Transcribe the passage on water in the Central Wasatch word for word, beginning at "But let’s take" and stopping after "and early summer.".

TEXT UNDER STUDY
◇ ◇ ◇ ◇ ◇

By John Worlock, Member of the Board of Directors of Save Our Canyons

“Water in, and from, the Central Wasatch”

 

We live in Utah, known to be a desert, and so there is always the suggestion of not enough water.  This threat becomes more lively if we subscribe to the view that so-called Climate Change will leave us higher and dryer.

But let’s take a look at the current situation.  Utah’s official water-year ended a month ago when September became October, and the assessment was that we are just ok, or just about normal.  Reservoirs are not full, but they aren’t usually full at this time of year.  The land has gratefully soaked up the late September rains, so it won’t have to absorb much of the spring runoff from the mountains.  That’s important, since much of our water comes as winter snow in the mountains, running off to replenish both the aquifers and the reservoirs in the spring and early summer.

The watershed in the neighboring Central Wasatch Mountains has been essential to the water supply in the Salt Lake Valley.  Many years ago, the state gave what’s called extraterritorial jurisdiction over that watershed to Salt Lake City.  City officals’ stalwart protection of their watershed has been important not only in keeping the water pure and plentiful, but also in helping to keep the Wasatch Canyons free of overdevelopment.

◇ ◇ ◇ ◇ ◇

RECORDS PROVIDED
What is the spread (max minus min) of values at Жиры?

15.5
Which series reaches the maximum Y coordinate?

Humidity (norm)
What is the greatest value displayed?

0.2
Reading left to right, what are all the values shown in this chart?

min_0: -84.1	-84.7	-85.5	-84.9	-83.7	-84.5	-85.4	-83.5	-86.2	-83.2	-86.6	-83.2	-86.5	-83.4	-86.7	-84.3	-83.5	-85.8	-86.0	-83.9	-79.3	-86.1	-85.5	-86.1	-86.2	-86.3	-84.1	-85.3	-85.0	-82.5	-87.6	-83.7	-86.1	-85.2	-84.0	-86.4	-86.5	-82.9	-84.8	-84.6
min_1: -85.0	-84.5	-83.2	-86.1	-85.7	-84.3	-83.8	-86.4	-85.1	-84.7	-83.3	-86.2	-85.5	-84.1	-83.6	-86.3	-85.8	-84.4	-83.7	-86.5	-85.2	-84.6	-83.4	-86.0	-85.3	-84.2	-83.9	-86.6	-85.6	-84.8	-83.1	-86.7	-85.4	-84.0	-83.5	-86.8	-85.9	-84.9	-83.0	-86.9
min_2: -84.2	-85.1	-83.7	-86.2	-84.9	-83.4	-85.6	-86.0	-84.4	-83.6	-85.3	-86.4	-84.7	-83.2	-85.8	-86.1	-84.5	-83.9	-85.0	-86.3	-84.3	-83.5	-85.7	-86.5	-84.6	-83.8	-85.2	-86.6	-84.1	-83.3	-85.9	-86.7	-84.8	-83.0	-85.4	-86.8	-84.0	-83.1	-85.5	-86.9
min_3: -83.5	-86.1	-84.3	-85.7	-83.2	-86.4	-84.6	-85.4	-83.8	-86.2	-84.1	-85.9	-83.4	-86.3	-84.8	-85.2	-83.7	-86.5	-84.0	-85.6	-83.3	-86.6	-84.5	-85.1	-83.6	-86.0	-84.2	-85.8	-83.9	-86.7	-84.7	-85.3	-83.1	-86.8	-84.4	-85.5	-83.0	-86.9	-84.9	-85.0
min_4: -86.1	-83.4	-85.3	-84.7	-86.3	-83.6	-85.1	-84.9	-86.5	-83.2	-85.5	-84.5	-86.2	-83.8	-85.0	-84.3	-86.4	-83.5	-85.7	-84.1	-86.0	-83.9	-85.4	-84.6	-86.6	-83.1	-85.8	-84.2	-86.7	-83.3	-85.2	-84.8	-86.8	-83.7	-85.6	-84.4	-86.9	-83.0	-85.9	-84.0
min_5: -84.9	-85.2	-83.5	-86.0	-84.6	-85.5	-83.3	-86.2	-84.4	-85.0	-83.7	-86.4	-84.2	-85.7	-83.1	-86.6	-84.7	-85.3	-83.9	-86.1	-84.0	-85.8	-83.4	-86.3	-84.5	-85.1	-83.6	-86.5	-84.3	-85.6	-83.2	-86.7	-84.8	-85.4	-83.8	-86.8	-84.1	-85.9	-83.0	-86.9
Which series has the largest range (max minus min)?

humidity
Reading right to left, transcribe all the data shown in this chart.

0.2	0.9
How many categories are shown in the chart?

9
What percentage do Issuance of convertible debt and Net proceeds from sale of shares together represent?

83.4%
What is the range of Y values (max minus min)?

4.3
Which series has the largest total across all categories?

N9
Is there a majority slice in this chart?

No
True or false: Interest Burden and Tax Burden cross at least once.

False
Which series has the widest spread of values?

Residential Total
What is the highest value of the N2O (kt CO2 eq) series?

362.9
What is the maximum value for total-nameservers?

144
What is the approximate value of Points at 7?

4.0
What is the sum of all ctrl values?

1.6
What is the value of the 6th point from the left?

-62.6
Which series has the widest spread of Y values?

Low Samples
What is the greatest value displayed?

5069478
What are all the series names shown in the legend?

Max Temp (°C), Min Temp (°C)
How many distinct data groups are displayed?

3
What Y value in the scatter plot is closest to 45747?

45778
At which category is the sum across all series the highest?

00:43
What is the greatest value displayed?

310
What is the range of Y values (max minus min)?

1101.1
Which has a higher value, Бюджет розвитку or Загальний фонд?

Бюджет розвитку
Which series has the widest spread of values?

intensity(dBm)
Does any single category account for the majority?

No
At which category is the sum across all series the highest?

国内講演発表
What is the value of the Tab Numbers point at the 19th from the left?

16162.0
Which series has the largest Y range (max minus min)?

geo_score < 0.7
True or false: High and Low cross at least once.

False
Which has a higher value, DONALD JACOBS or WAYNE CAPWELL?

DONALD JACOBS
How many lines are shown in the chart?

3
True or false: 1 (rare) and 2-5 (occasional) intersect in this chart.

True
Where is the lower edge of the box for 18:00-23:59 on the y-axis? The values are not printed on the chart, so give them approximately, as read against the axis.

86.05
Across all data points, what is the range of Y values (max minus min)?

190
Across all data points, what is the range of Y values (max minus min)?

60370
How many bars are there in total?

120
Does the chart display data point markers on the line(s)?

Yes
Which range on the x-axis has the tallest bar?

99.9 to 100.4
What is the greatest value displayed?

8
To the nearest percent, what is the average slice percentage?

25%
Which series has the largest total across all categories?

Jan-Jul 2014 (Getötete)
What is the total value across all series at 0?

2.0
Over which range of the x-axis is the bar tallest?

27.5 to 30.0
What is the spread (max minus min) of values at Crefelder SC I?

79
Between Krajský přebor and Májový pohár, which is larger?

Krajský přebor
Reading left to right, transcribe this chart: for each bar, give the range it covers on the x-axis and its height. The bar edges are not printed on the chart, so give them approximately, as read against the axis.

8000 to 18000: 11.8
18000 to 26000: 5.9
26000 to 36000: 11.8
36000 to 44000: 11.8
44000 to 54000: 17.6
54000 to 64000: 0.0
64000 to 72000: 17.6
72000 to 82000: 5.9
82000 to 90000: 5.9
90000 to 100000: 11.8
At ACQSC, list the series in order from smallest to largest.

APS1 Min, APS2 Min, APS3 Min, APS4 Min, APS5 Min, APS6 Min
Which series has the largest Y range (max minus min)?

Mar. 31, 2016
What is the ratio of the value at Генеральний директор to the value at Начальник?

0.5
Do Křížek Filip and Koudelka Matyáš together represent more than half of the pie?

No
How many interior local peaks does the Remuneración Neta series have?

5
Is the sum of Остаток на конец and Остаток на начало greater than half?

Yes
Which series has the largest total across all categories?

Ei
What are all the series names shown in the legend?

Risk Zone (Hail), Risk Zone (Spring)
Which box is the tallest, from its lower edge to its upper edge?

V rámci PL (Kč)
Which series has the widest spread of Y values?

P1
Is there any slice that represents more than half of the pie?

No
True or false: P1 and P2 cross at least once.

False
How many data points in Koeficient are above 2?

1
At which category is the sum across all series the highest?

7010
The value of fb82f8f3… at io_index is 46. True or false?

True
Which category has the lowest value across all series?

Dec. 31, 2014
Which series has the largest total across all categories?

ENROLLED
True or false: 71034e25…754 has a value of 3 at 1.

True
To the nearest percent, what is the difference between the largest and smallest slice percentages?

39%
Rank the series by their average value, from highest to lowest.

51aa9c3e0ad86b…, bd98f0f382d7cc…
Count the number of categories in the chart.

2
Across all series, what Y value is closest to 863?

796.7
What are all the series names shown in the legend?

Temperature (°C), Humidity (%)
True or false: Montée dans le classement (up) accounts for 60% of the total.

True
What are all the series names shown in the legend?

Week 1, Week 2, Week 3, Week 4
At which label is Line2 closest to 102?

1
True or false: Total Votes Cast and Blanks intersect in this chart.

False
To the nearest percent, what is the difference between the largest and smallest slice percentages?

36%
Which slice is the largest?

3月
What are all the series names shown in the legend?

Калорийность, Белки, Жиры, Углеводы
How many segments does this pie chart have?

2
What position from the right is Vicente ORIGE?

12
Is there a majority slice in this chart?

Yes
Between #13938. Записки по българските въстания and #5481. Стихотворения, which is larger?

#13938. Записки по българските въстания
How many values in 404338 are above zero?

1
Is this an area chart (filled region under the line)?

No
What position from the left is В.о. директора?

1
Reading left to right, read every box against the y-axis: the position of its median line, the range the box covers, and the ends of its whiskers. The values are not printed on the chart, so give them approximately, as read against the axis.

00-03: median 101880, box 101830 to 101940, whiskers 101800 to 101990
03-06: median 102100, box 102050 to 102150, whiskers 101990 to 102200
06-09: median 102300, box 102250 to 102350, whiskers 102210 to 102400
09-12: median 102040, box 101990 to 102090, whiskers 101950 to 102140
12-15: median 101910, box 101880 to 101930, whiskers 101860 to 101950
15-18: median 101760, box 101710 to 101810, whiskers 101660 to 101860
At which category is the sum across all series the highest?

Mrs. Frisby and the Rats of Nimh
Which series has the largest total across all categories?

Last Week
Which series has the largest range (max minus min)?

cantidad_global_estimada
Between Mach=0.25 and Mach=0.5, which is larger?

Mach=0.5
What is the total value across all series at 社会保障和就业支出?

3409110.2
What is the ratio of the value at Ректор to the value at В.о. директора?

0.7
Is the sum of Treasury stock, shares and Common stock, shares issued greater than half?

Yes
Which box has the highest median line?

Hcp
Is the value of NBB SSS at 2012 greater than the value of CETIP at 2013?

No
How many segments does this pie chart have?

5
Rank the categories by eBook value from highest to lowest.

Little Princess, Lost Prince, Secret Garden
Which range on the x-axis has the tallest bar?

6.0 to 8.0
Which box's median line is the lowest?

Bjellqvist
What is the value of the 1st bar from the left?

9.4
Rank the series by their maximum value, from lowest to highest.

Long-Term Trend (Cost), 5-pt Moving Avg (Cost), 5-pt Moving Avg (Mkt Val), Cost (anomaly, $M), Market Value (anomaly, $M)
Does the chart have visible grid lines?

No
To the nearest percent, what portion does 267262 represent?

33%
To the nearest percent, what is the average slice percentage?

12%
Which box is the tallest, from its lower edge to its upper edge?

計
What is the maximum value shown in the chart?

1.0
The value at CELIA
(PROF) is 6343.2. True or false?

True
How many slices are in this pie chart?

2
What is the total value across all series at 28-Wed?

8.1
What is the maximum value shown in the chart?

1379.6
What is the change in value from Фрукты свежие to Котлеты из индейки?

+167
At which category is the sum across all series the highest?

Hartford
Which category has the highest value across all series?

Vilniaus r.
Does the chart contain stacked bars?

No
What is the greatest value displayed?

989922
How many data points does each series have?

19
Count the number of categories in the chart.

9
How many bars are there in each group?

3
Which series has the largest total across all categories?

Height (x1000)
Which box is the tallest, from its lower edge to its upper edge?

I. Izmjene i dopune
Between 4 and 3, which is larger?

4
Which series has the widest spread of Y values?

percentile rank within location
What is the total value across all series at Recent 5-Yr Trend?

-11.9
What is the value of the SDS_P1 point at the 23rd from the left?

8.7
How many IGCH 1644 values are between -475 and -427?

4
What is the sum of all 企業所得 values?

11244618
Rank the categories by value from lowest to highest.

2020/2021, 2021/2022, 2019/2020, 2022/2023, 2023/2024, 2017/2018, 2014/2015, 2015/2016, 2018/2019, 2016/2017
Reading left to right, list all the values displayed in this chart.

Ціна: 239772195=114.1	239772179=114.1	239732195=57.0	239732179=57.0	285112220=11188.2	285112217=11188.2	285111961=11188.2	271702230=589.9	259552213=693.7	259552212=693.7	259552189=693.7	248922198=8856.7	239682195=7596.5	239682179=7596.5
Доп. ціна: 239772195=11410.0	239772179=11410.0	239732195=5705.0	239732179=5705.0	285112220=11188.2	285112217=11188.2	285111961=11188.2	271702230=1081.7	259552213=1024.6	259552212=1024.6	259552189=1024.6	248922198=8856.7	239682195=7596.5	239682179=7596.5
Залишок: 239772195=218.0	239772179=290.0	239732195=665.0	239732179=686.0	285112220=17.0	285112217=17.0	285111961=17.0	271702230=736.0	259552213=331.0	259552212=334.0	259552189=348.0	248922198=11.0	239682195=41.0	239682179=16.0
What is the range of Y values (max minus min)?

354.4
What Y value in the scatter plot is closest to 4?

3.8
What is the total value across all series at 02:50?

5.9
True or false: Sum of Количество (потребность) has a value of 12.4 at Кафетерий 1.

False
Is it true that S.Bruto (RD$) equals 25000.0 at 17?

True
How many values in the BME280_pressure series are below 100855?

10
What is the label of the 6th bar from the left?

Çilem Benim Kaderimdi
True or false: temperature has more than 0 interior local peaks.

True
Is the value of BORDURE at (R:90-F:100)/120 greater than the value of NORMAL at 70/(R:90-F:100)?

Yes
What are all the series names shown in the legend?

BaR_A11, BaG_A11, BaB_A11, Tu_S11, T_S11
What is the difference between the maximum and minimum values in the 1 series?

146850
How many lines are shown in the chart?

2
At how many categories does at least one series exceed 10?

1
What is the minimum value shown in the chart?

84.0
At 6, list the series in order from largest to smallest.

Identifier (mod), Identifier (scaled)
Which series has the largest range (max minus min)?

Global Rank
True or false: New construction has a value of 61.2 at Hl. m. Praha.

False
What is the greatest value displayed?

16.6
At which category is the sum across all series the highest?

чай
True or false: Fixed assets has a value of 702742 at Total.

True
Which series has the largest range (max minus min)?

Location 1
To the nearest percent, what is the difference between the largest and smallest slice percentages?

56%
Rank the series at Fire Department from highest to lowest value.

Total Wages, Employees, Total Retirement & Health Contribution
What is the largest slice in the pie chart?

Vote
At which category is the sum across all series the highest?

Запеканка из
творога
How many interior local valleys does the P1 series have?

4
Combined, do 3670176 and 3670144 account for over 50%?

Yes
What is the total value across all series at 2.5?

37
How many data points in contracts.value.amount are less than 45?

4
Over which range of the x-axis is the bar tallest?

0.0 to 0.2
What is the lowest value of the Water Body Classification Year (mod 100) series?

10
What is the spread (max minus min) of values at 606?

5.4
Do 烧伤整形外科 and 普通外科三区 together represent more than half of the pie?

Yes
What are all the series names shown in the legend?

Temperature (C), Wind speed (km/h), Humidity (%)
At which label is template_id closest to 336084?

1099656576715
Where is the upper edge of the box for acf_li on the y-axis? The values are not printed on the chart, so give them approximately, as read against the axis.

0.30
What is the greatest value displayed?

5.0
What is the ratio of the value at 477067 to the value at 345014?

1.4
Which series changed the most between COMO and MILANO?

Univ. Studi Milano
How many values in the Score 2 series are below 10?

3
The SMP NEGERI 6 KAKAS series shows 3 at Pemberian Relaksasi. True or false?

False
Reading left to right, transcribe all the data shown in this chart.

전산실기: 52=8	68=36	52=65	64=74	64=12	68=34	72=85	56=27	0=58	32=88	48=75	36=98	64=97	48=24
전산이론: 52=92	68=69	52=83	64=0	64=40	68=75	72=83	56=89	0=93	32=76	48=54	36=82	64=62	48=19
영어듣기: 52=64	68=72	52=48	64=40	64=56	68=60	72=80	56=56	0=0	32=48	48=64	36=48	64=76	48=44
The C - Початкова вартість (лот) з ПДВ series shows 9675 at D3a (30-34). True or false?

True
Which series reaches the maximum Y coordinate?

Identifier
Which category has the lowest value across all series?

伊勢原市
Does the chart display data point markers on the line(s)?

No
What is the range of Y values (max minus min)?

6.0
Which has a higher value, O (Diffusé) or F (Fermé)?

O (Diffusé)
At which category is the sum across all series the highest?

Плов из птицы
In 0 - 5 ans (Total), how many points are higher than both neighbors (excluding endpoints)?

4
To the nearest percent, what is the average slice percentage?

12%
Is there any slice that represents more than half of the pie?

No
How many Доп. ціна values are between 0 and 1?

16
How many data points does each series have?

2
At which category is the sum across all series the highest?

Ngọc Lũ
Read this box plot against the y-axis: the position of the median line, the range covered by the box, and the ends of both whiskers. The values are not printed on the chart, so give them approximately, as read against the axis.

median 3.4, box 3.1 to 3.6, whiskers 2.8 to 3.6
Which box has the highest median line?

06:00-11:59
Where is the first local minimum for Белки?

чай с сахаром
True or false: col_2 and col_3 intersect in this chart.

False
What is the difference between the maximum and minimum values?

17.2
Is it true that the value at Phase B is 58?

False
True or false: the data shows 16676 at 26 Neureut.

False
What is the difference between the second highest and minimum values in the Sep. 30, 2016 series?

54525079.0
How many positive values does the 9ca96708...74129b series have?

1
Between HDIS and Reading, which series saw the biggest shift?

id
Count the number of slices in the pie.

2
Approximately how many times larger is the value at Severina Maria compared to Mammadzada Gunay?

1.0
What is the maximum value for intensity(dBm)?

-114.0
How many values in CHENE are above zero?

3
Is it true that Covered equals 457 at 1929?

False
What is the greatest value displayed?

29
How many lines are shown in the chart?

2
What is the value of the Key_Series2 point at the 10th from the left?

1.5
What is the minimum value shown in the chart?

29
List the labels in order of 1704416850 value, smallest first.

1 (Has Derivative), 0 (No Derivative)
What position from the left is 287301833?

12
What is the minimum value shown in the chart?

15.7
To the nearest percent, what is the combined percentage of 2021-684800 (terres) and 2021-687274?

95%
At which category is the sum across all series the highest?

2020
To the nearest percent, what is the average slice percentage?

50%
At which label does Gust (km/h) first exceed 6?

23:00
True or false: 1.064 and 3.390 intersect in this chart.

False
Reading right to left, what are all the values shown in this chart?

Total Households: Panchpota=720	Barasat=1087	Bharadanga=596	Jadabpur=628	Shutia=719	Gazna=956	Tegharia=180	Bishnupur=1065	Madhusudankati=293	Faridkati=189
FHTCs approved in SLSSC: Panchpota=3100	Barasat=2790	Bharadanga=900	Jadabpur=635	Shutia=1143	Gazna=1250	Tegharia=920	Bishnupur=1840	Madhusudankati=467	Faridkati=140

◇ ◇ ◇ ◇ ◇

SOLUTION
But let’s take a look at the current situation.  Utah’s official water-year ended a month ago when September became October, and the assessment was that we are just ok, or just about normal.  Reservoirs are not full, but they aren’t usually full at this time of year.  The land has gratefully soaked up the late September rains, so it won’t have to absorb much of the spring runoff from the mountains.  That’s important, since much of our water comes as winter snow in the mountains, running off to replenish both the aquifers and the reservoirs in the spring and early summer.